Потому что в прозе он свободен. Пьеса уже написана, там задано, кто за кем говорит, стоят ремарки. В прозе нет заранее очерченных ролей, он сам их создает — в тех же «Египетских ночах» Пушкина, во втором томе «Мертвых душ» Гоголя… Фоменко много ругали за то, что он взял именно второй том. И было понятно, что, в общем, его затея обречена на неприятие людей. Зачем брать то, чего нет на три четверти, когда можно взять первый том и грандиозно его сделать. Все будут в восторге, масса ролей… Нет, Петр Наумович берет второй. Вот еще одна сторона работы с ним — непредсказуемость.

309 — Но когда выпускается постановка и уже есть более или менее закрепленная партитура, наверное, хочется предсказуемости?

Не просто хочется, а в крови сидит. Актеры очень жалуются: премьера — Фоменко все меняет! Меняет и требует, чтобы это оставалось. На следующий день опять меняет и требует, чтобы это оставалось. На репетициях «Безумной из Шайо» он предложил ввести музыку Баха в сцену Орели с Пьером. А перед премьерой: «Давайте ее отменим?» Я думаю: «Мама дорогая! Полмонолога было на музыке, теперь музыки нет!» И мы ее отменили. Она возникла, она ушла. Он сказал: «Пусть она в вас будет звучать». Но для него собственная режиссура никогда не стояла выше артистов, с которыми он работает. Он разрешает пробовать свое. Он всегда присоединится и поможет. Никогда не скажет: «Пожалуйста, не меняйте». Ты можешь услышать от него: «Мне кажется, вы играете не совсем верно», но главное, чтобы ты понял, почему «не совсем верно».

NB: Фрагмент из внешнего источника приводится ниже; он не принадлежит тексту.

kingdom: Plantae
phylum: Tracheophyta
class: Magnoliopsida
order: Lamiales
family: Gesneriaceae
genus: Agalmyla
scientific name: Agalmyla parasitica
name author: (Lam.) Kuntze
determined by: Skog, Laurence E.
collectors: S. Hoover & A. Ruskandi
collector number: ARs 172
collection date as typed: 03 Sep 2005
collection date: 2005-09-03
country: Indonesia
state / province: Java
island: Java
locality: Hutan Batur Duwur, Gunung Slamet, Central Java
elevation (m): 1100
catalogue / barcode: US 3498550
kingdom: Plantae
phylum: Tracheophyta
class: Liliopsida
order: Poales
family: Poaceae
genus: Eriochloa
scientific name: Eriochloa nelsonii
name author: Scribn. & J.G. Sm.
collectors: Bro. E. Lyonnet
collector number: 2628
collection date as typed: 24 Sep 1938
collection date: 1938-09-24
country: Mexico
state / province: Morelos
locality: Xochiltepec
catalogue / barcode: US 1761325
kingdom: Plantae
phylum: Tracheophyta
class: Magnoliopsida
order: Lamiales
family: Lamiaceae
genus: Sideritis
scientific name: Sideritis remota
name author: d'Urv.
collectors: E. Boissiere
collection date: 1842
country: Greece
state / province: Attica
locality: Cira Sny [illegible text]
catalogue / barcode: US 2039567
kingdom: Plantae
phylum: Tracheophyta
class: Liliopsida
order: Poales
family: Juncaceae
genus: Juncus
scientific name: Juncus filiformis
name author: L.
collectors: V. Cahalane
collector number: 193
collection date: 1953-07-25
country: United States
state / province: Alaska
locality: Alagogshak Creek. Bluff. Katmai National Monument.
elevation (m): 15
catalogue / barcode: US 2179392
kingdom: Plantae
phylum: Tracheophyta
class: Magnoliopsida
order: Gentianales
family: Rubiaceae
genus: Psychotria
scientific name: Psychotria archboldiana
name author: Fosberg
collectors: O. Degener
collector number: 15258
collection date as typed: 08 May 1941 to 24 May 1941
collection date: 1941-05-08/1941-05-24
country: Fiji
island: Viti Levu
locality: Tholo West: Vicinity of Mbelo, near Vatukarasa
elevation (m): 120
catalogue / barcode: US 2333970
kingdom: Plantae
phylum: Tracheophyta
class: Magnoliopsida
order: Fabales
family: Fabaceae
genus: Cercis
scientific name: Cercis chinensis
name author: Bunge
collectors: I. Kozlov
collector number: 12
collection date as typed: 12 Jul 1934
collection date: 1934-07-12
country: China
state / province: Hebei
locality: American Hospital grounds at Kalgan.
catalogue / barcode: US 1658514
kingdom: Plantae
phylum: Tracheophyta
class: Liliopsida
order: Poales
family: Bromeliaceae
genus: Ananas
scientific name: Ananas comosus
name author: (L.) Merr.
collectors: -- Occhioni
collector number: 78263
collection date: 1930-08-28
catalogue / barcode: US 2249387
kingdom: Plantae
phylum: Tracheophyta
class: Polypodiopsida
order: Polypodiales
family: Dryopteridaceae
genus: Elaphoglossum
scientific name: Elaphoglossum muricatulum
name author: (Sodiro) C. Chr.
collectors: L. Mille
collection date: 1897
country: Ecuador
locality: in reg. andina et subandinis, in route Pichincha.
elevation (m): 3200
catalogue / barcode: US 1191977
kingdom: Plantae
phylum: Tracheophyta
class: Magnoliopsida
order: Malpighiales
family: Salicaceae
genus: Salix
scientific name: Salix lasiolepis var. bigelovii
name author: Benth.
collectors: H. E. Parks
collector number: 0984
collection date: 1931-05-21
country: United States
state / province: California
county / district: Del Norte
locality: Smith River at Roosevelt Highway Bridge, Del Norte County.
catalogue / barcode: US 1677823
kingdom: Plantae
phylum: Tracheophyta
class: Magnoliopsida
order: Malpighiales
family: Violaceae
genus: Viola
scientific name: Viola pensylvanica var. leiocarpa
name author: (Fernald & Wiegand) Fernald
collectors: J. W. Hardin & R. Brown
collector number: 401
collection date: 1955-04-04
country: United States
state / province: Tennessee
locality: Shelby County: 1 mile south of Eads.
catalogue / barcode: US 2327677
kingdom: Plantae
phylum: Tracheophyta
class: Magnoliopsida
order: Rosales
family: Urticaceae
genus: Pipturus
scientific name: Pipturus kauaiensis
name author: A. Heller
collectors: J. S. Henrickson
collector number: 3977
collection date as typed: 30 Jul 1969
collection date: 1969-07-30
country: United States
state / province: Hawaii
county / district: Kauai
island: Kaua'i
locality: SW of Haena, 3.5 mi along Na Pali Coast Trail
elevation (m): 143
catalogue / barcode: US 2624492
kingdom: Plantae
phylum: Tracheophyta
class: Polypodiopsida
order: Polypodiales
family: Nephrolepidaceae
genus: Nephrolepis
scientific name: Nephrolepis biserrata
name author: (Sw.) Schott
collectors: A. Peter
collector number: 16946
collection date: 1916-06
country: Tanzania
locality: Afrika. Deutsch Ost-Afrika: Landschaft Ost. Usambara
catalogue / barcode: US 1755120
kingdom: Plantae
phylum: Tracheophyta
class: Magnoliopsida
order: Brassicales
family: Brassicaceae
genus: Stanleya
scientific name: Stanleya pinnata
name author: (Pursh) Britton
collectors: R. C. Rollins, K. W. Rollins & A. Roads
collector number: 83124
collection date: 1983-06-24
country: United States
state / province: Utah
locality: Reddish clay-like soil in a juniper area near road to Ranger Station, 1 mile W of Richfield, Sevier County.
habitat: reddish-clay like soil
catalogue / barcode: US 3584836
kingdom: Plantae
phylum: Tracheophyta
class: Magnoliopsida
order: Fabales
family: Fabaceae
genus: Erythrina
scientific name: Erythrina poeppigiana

Интонация или жест, которые Фоменко дает актеру, — конечный результат того, что он уже прожил внутри себя. И тебе нужно прожить то же самое, только чуть быстрее. Если ты не успеешь, то проявления, подсказанные режиссером, останутся для тебя чужими. Огромное достоинство Фоменко в том, что он это понимает. Он ждет от тебя, что ты совершишь этот процесс и в конце концов примешь этот жест или эту интонацию. Или отбросишь. Иногда для того, чтобы понять правоту какой-то его подсказки, нужно от нее отказаться. И он это тоже знает. Он скажет: «Я заметил, вы от этого отказались, правильно сделали, хотя…» Через пару спектаклей ты вдруг понимаешь, что он был прав и все возвращаешь обратно. А если Фоменко с самого начала уверен, что прав, то будет внушать: «Это точно, точно, точно». Ты будешь думать: «Почему он так считает? Почему?»

То, что мы делали в роли Марьи Болконской — для меня до сих пор из разряда невозможного. Он ставил взаимоисключающие задачи: «Внешняя сдержанность, но бешенный внутренний ритм. Это очень подвижно, но не суетливо. Не поворачивайся, не верти головой, смотри в одну точку. Не умирай, сцена должна идти на коду, на финал». Мизансцена? сиди и все. Реквизит? Крестик, ты держишь его в кулаке. Ну, можешь еще заплакать, если хочешь. Эти задания — 310 разнонаправленные векторы, каждый из которых огромной силы. Когда ты собираешь все воедино, то понимаешь, что можешь взять либо одно, либо другое, либо разорваться. Притом это лишь ничтожная часть из того, что Петр Наумович предлагал на репетициях и предлагает до сих пор. Очень часто его новые задания переворачивают твои представления о роли, в которой, как тебе кажется, ты что-то понял. Например, через полтора года после премьеры «Войны и мира» он сделал такое замечание: «Галя, я не могу вам ничего более конкретного сказать… Марья — созидательный свет. И этот свет выражается через восприятие других». Иными словами, ты снова и снова должен пытаться выполнить то, что технически выполнить невозможно.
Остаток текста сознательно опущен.